◆ **WHAT YOU SHOULD DO**: Every line of the data, first to last, must be written out unchanged.

◆ **ENTRIES SHOWN**:
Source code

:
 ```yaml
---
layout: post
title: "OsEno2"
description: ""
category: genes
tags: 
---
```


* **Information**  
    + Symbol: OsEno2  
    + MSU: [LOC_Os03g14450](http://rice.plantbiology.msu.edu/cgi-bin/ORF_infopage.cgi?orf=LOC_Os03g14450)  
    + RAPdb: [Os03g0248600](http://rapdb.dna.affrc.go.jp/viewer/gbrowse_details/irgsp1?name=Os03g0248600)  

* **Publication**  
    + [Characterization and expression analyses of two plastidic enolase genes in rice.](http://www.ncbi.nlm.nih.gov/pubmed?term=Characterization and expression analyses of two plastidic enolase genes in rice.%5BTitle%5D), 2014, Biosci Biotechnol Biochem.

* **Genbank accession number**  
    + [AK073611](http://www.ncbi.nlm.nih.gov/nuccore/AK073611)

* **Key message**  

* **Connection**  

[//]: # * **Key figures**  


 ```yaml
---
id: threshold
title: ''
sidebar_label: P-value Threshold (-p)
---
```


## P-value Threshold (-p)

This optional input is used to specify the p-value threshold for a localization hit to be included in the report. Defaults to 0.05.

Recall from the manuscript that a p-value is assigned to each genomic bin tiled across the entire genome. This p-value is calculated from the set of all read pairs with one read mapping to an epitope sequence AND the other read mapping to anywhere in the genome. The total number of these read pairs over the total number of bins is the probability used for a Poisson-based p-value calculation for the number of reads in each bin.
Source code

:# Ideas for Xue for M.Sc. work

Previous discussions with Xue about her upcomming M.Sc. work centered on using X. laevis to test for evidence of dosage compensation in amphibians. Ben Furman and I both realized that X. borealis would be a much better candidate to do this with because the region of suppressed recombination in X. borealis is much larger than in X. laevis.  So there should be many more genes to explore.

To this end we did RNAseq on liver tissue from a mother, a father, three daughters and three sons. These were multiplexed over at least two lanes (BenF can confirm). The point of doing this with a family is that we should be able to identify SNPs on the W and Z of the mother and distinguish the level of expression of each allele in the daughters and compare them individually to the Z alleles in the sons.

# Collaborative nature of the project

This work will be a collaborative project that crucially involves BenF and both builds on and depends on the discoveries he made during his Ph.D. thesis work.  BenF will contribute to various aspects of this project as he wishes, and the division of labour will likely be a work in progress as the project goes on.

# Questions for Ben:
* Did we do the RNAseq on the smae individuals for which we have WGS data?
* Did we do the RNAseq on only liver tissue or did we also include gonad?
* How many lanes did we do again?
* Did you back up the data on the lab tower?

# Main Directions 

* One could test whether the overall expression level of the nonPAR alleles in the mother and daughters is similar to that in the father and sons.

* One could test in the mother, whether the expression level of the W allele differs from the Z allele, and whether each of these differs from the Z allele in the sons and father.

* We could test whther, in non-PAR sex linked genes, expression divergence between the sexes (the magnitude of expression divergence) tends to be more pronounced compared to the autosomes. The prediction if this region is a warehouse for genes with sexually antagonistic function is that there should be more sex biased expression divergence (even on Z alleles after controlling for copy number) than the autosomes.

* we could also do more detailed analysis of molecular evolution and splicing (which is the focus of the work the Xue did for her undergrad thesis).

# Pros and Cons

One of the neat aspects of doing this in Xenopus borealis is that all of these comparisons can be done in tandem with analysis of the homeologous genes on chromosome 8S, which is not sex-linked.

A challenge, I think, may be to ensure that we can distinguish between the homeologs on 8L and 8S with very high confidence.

◆ **ANSWER SPACE**:
Source code

:
 ```yaml
---
layout: post
title: "OsEno2"
description: ""
category: genes
tags: 
---
```


* **Information**  
    + Symbol: OsEno2  
    + MSU: [LOC_Os03g14450](http://rice.plantbiology.msu.edu/cgi-bin/ORF_infopage.cgi?orf=LOC_Os03g14450)  
    + RAPdb: [Os03g0248600](http://rapdb.dna.affrc.go.jp/viewer/gbrowse_details/irgsp1?name=Os03g0248600)  

* **Publication**  
    + [Characterization and expression analyses of two plastidic enolase genes in rice.](http://www.ncbi.nlm.nih.gov/pubmed?term=Characterization and expression analyses of two plastidic enolase genes in rice.%5BTitle%5D), 2014, Biosci Biotechnol Biochem.

* **Genbank accession number**  
    + [AK073611](http://www.ncbi.nlm.nih.gov/nuccore/AK073611)

* **Key message**  

* **Connection**  

[//]: # * **Key figures**  


 ```yaml
---
id: threshold
title: ''
sidebar_label: P-value Threshold (-p)
---
```


## P-value Threshold (-p)

This optional input is used to specify the p-value threshold for a localization hit to be included in the report. Defaults to 0.05.

Recall from the manuscript that a p-value is assigned to each genomic bin tiled across the entire genome. This p-value is calculated from the set of all read pairs with one read mapping to an epitope sequence AND the other read mapping to anywhere in the genome. The total number of these read pairs over the total number of bins is the probability used for a Poisson-based p-value calculation for the number of reads in each bin.
Source code

:# Ideas for Xue for M.Sc. work

Previous discussions with Xue about her upcomming M.Sc. work centered on using X. laevis to test for evidence of dosage compensation in amphibians. Ben Furman and I both realized that X. borealis would be a much better candidate to do this with because the region of suppressed recombination in X. borealis is much larger than in X. laevis.  So there should be many more genes to explore.

To this end we did RNAseq on liver tissue from a mother, a father, three daughters and three sons. These were multiplexed over at least two lanes (BenF can confirm). The point of doing this with a family is that we should be able to identify SNPs on the W and Z of the mother and distinguish the level of expression of each allele in the daughters and compare them individually to the Z alleles in the sons.

# Collaborative nature of the project

This work will be a collaborative project that crucially involves BenF and both builds on and depends on the discoveries he made during his Ph.D. thesis work.  BenF will contribute to various aspects of this project as he wishes, and the division of labour will likely be a work in progress as the project goes on.

# Questions for Ben:
* Did we do the RNAseq on the smae individuals for which we have WGS data?
* Did we do the RNAseq on only liver tissue or did we also include gonad?
* How many lanes did we do again?
* Did you back up the data on the lab tower?

# Main Directions 

* One could test whether the overall expression level of the nonPAR alleles in the mother and daughters is similar to that in the father and sons.

* One could test in the mother, whether the expression level of the W allele differs from the Z allele, and whether each of these differs from the Z allele in the sons and father.

* We could test whther, in non-PAR sex linked genes, expression divergence between the sexes (the magnitude of expression divergence) tends to be more pronounced compared to the autosomes. The prediction if this region is a warehouse for genes with sexually antagonistic function is that there should be more sex biased expression divergence (even on Z alleles after controlling for copy number) than the autosomes.

* we could also do more detailed analysis of molecular evolution and splicing (which is the focus of the work the Xue did for her undergrad thesis).

# Pros and Cons

One of the neat aspects of doing this in Xenopus borealis is that all of these comparisons can be done in tandem with analysis of the homeologous genes on chromosome 8S, which is not sex-linked.

A challenge, I think, may be to ensure that we can distinguish between the homeologs on 8L and 8S with very high confidence.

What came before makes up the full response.